Perpustakaan Jepang yang Mengizinkan Ngobrol Justru Ramai Dikunjungi: Pelajaran bagi Indonesia?
Baca dalam 60 detik
- Perpustakaan Futami di Akashi, Jepang, mencatat 204.983 kunjungan pada tahun pertamanya dengan konsep bebas bicara dan bermain.
- Desain inklusif yang muncul dari masukan warga ini menantang norma perpustakaan konvensional dan berhasil menarik beragam kelompok usia.
- Keberhasilan Futami membuka diskusi tentang masa depan ruang publik di Indonesia yang selama ini identik dengan larangan dan kesunyian.

Di tengah hiruk-pikuk pusat perbelanjaan Ito Yokado di Akashi, Prefektur Hyogo, Jepang, sebuah perpustakaan umum justru menjadi magnet baru bagi warga. Futami Library, yang baru beroperasi 17 bulan, sengaja membalik tradisi perpustakaan yang khusyuk dan sunyi dengan mempersilakan pengunjungnya mengobrol, bermain gim di ponsel, bahkan menelepon singkat. Hasilnya? Lebih dari 204.000 kunjungan tercatat pada tahun pertama, angka yang bersaing dengan perpustakaan kota inti lain di Jepang.
Konsep yang dijuluki "perpustakaan ruang tamu" ini lahir bukan dari meja kerja birokrat, melainkan dari tiga lokakarya publik yang digelar pemerintah kota sebelum pembangunan. Warga menginginkan tempat yang nyaman dan santai, bukan ruang penuh aturan yang terasa membatasi. Keluhan tentang larangan yang menyesakkan menjadi masukan utama, sehingga pengelola memilih untuk menonjolkan kebebasan daripada daftar panjang larangan. Pengunjung bahkan diberi tahu secara terbuka bahwa percakapan diperbolehkan.
Lokasi strategis di lantai tiga pusat perbelanjaan dekat Stasiun Nishi-futami turut menunjang. Suara pengumuman dari mal yang terus terdengar membuat pengunjung terbiasa dengan kebisingan, dan pengelola mengaku belum menerima keluhan soal kegaduhan. Justru, suasana hidup ini menarik beragam kalangan: lansia, orang tua dengan anak kecil, hingga generasi muda. Perpustakaan seluas 500 meter persegi ini juga menjadi tuan rumah lebih dari 100 acara tahunan, mulai dari klub buku, mendongeng, hingga pertunjukan sulap.

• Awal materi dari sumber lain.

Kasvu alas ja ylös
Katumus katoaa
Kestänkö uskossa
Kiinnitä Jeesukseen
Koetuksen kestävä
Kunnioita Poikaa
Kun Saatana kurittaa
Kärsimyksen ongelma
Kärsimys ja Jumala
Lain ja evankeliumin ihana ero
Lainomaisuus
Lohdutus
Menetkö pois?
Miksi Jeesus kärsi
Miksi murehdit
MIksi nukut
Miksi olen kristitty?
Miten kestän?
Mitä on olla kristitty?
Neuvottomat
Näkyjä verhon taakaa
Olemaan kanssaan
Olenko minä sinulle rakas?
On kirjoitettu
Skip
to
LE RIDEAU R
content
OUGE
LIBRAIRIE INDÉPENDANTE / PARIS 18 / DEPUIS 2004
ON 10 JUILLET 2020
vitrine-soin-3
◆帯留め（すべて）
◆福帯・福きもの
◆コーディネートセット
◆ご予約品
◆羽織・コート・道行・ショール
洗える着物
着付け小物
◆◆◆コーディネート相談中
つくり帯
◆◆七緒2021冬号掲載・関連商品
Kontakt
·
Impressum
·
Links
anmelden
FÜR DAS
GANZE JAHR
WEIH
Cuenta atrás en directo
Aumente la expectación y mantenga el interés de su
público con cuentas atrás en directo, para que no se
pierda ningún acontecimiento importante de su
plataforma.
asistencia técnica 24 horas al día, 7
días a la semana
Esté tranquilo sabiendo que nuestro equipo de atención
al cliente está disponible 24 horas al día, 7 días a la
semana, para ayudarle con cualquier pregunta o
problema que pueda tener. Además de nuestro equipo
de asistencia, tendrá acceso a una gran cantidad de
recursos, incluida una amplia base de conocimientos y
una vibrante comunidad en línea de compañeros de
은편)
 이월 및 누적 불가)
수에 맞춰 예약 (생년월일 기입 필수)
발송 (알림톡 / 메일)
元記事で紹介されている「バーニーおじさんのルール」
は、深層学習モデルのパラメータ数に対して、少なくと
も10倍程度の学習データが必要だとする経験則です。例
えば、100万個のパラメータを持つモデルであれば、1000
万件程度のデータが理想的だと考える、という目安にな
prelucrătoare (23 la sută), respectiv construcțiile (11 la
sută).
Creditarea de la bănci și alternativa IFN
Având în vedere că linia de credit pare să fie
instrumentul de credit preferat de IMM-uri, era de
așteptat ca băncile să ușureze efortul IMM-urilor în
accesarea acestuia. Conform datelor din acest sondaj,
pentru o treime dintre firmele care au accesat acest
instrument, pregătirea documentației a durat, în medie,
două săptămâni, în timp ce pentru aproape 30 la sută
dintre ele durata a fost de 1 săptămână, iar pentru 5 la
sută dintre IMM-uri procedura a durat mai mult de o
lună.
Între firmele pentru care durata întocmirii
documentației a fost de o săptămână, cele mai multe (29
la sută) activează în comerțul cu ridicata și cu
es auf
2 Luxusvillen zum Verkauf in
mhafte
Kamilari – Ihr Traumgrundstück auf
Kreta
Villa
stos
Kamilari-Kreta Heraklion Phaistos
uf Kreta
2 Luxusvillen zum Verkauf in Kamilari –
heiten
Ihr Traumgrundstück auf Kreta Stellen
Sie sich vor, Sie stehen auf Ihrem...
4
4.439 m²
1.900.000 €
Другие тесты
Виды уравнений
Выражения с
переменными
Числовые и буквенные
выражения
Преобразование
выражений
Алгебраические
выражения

Direktur perpustakaan, Yoko Obata, menegaskan visinya: "Kami ingin menjadikan tempat ini perpustakaan di mana interaksi antarwarga meningkat melalui buku." Pernyataan itu bukan sekadar slogan. Papan pesan komunitas yang disediakan di dalam ruangan menjadi bukti nyata, dengan warga saling bertukar pikiran tentang berbagai topik. Bahkan, ada hari khusus "membaca tenang" bagi yang tetap ingin suasana hening, menunjukkan keseimbangan antara kebebasan dan kebutuhan akan fokus.

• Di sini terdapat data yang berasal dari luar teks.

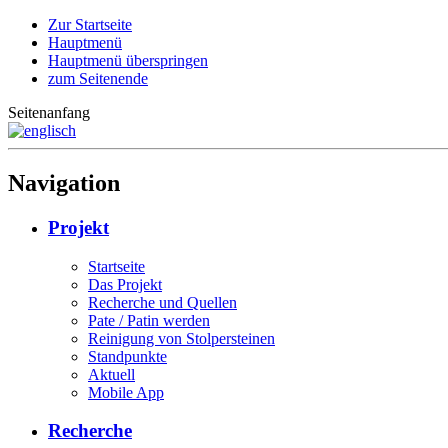
Zur Startseite
Hauptmenü
Hauptmenü überspringen
zum Seitenende
Seitenanfang
Navigation
Projekt
Startseite
Das Projekt
Recherche und Quellen
Pate / Patin werden
Reinigung von Stolpersteinen
Standpunkte
Aktuell
Mobile App
Recherche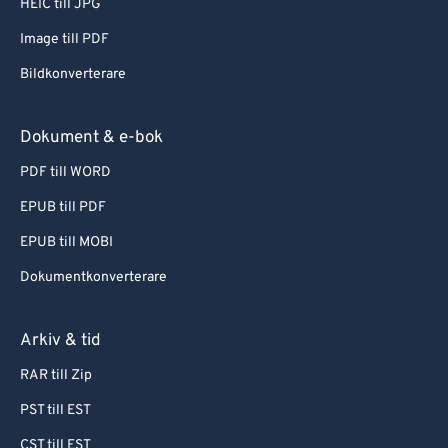
HEIC till JPG
Image till PDF
Bildkonverterare
Dokument & e-bok
PDF till WORD
EPUB till PDF
EPUB till MOBI
Dokumentkonverterare
Arkiv & tid
RAR till Zip
PST till EST
CST till EST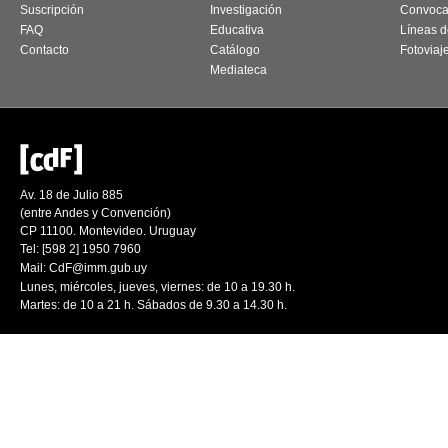
Suscripción
Investigación
Convoca
FAQ
Educativa
Líneas d
Contacto
Catálogo
Fotoviaj
Mediateca
Av. 18 de Julio 885
(entre Andes y Convención)
CP 11100. Montevideo. Uruguay
Tel: [598 2] 1950 7960
Mail:
CdF@imm.gub.uy
Lunes, miércoles, jueves, viernes: de 10 a 19.30 h.
Martes: de 10 a 21 h. Sábados de 9.30 a 14.30 h.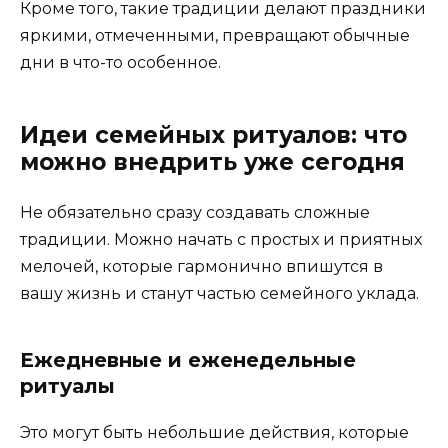
Кроме того, такие традиции делают праздники
яркими, отмеченными, превращают обычные
дни в что-то особенное.
Идеи семейных ритуалов: что
можно внедрить уже сегодня
Не обязательно сразу создавать сложные
традиции. Можно начать с простых и приятных
мелочей, которые гармонично впишутся в
вашу жизнь и станут частью семейного уклада.
Ежедневные и еженедельные
ритуалы
Это могут быть небольшие действия, которые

Fenomena ini memantik pertanyaan relevan bagi Indonesia, di mana perpustakaan umum kerap sepi peminat dan terkesan kaku. Padahal, data Perpustakaan Nasional menunjukkan tingkat kegemaran membaca masyarakat Indonesia masih rendah, dan salah satu penyebabnya adalah kurangnya ruang publik yang nyaman dan inklusif. Model Futami menunjukkan bahwa perpustakaan bisa menjadi pusat kegiatan sosial, bukan sekadar gudang buku. Jika Indonesia berani mengadopsi pendekatan serupa, dengan melibatkan warga dalam desain dan mengizinkan interaksi yang lebih cair, bukan tidak mungkin minat baca dan kunjungan akan meningkat.
Namun, tantangan tentu ada. Budaya ketertiban dan kepatuhan di Jepang berbeda dengan Indonesia yang lebih cair. Pertanyaannya, mampukah kita meniru keberanian Futami untuk mendobrak pakem, sambil tetap menjaga fungsi perpustakaan sebagai ruang literasi? Atau justru kita bisa menciptakan model sendiri yang lebih sesuai dengan karakter masyarakat? Yang jelas, eksperimen Akashi membuktikan bahwa ruang publik yang manusiawi bisa menjadi katalis perubahan sosial.